A simple technique for populating tables and creating queries
Many T-SQL developers run into situations in which a simple one-column rowset containing sequential numbers (e.g., from 1 to 1000) or a set of sequential dates in a given range would be useful in performing a tricky SELECT operation or populating a table with test data. The most common solution in such cases is to create a temporary table and a simple loop to generate the required values. However, you can use Cartesian product operations to generate number, date, and time sequences without loops, then you can write user-defined functions (UDFs) that use such sequences to create sophisticated queries.

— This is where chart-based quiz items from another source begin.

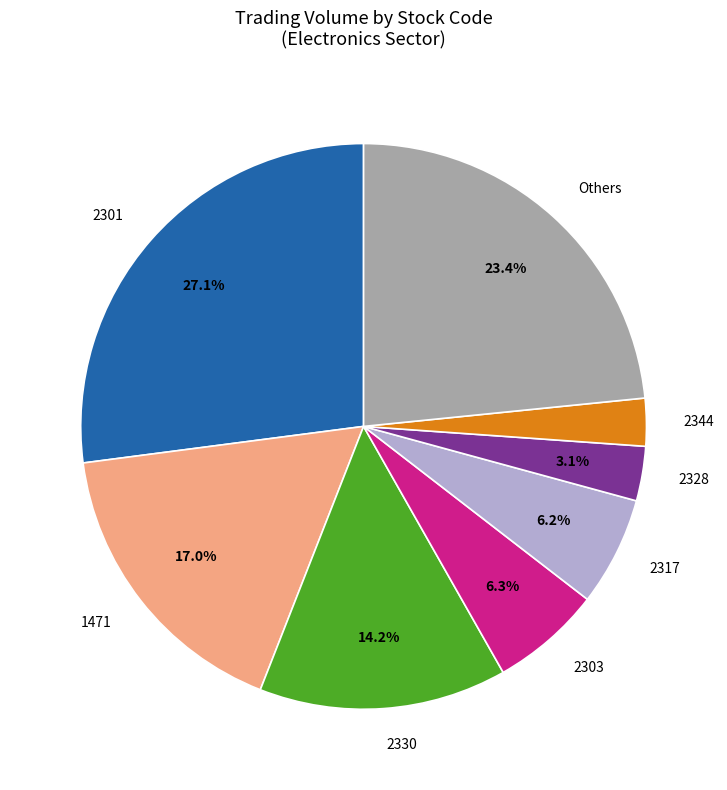

What percentage do Others and 2301 together represent?

50.5%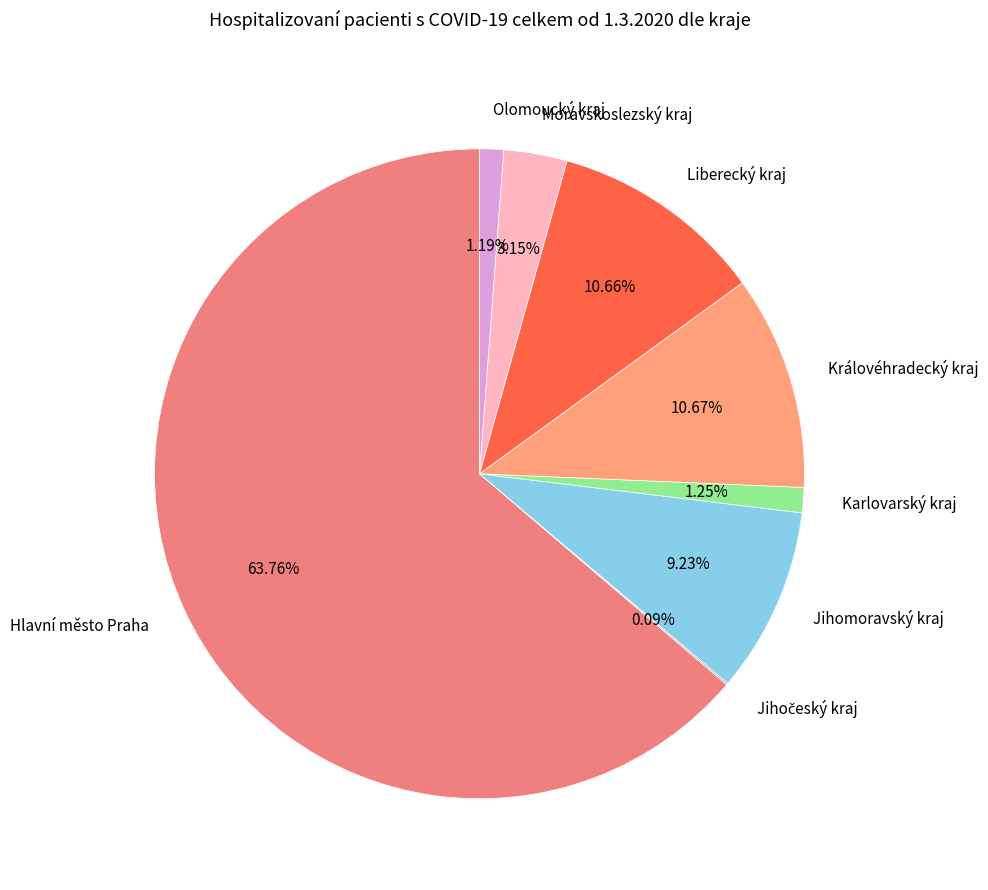

What is the ratio of the value at Moravskoslezský kraj to the value at Jihomoravský kraj?

0.3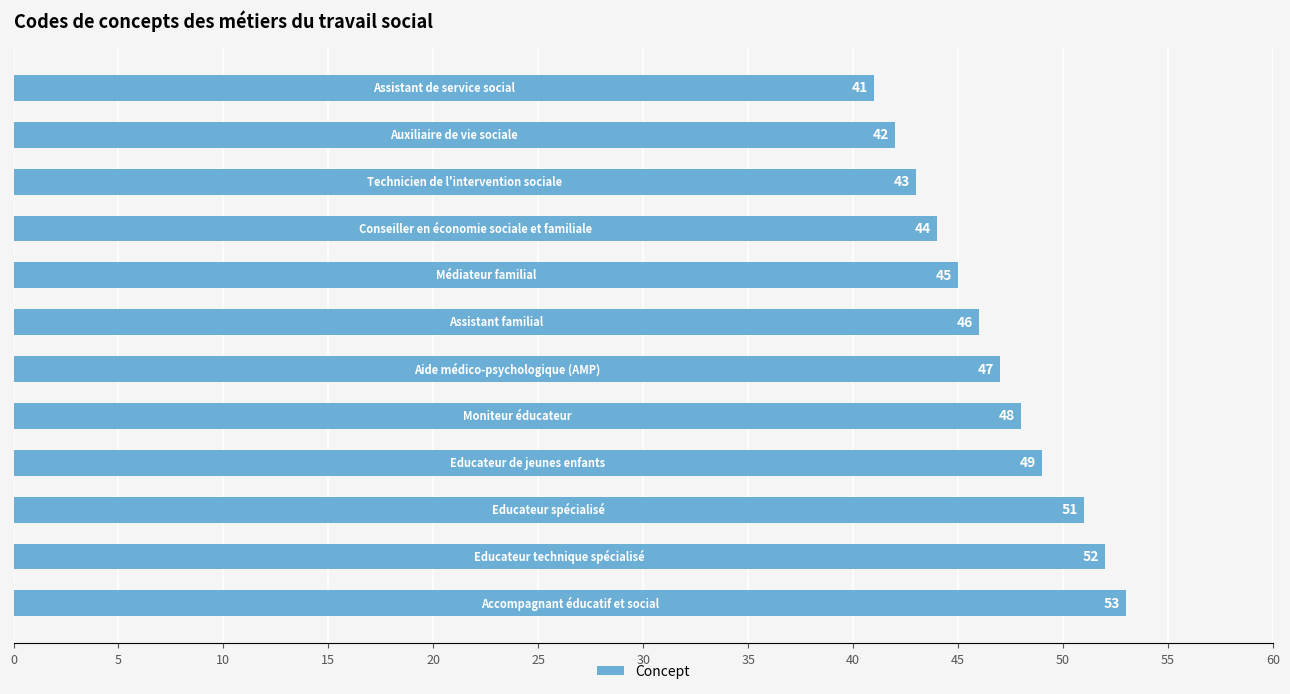

How many data points are less than 47?

6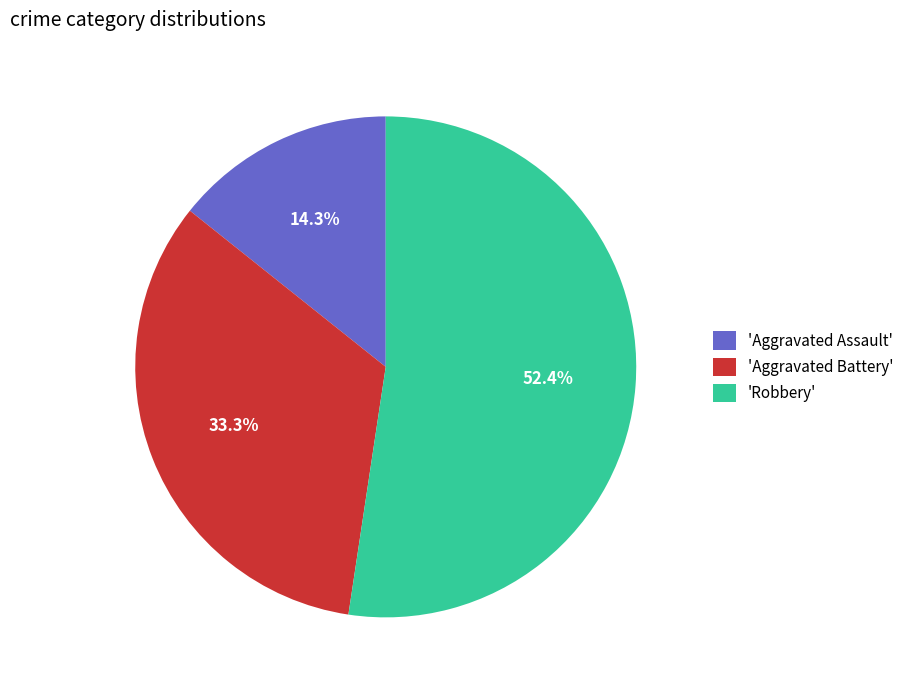

Which slice is the smallest?

'Aggravated Assault'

The Cartesian product of two rowsets is a rowset containing all possible combinations of rows from the first two rowsets. These row combinations are called tuples. Figure 1, page 2, shows how a Cartesian product operation works. In Figure 1, joining rowset A and rowset B produces the Cartesian product that rowset C shows.
In T-SQL, you can use the CROSS JOIN logical operator to obtain the Cartesian product of two or more rowsets. The following code example shows how to obtain the Cartesian product of two rowsets:
SELECT * FROM A CROSS JOIN B
The next example shows how to obtain the Cartesian product of three rowsets:
SELECT * FROM A CROSS JOIN B CROSS JOIN C
Generating Number and Date Sequences in T-SQL
To generate a sequence of numbers, you can use an operation that creates a Cartesian product, as Listing 1 shows. The first block of SELECT statements, combined by UNION ALL operators, results in a one-column rowset that contains the 10 numbers 0, 1, 2, 3, 4, 5, 6, 7, 8, and 9. The second block of SELECT statements results in a rowset containing the numbers 0, 10, 20, 30, 40, 50, 60, 70, 80, and 90. The CROSS JOIN operator after the first block of SELECT statements produces a two-column rowset, which contains the following pairs: (0, 0), (0, 10), ... (0, 90); (1, 0), (1, 10), ... (1, 90); ... (9, 0), (9, 10), ... (9, 90). The outer SELECT statement sums the members of each pair to obtain a sequence of numbers from 0 to 99.
You can use this technique to generate a wider range of sequences. For example, to obtain a sequence of numbers from 0 to 9999, add two SELECT blocksone for hundreds and one for thousandsas Listing 2 shows. Again, the outer SELECT statement sums members of each tuple to obtain the number sequence. Each tuple now contains four members because four source rowsets are used in the operation that created the Cartesian product.
To generate a date sequence, you can use the number sequence technique and the T-SQL function DATEADD(). Suppose you need to generate a sequence of dates from 1/1/2001 to 3/1/2001. First, you generate the sequence of numbers from 0 to 59. Then, use DATEADD() to add each number to the starting date 1/1/2001 as a day count. Listing 3 shows the query that produces this date sequence. The inner SELECT statements are the sequence generators that produce numbers from 0 to 59. The outer SELECT statement uses DATEADD() to generate dates from 1/1/2001 to 3/1/2001 (a total of 59 days). By changing the value of DATEADD()'s first parameter to mm, ww, or hh, you can easily obtain month, week, or hour sequences.
UDFs for Sequence Generation
You've probably noticed that the longer the sequence you want to generate, the longer and more cumbersome the T-SQL code becomes. In fact, when you use T-SQL SELECT statements to generate a sequence, the T-SQL code segment might be significantly larger than the code segment that uses the sequence values.
Fortunately, you can manage code length by using one of the most powerful features in SQL Server 2000table-valued UDFs. As its name suggests, this type of function returns a table; therefore, you can use table-valued UDFs anywhere that you can use a table or view in a T-SQL query. The optimal way to manage code length is to implement a sequence generator as a table-valued UDF. Then, you can simply reference the sequence generator's UDF in a FROM clause instead of writing a long, bulky code segment every time you need to generate a sequence.
Listing 4, page 4, shows two UDFs that implement a sequence generator. The fn_p() function generates one-column rowsets such as (0, 1, 2, 3, 4, 5, 6, 7, 8, 9) or (0, 10, 20, 30, 40, 50, 60, 70, 80, 90). These rowsets serve as "dimensions" for Cartesian product operations. First, the fn_p() function uses the value of the @exp parameter and the T-SQL function POWER() to calculate the power of 10. Then, fn_p() uses a block of SELECT statements linked by UNION ALL operators to generate the resulting rowset. The outer INSERT statement copies generated rows into the return variable @result. So, with a value of 0, the fn_p() function returns the rowset (0, 1, 2, 3, 4, 5, 6, 7, 8, 9), fn_p(1) returns the rowset (0, 10, 20, 30, 40, 50, 60, 70, 80, 90), and so on.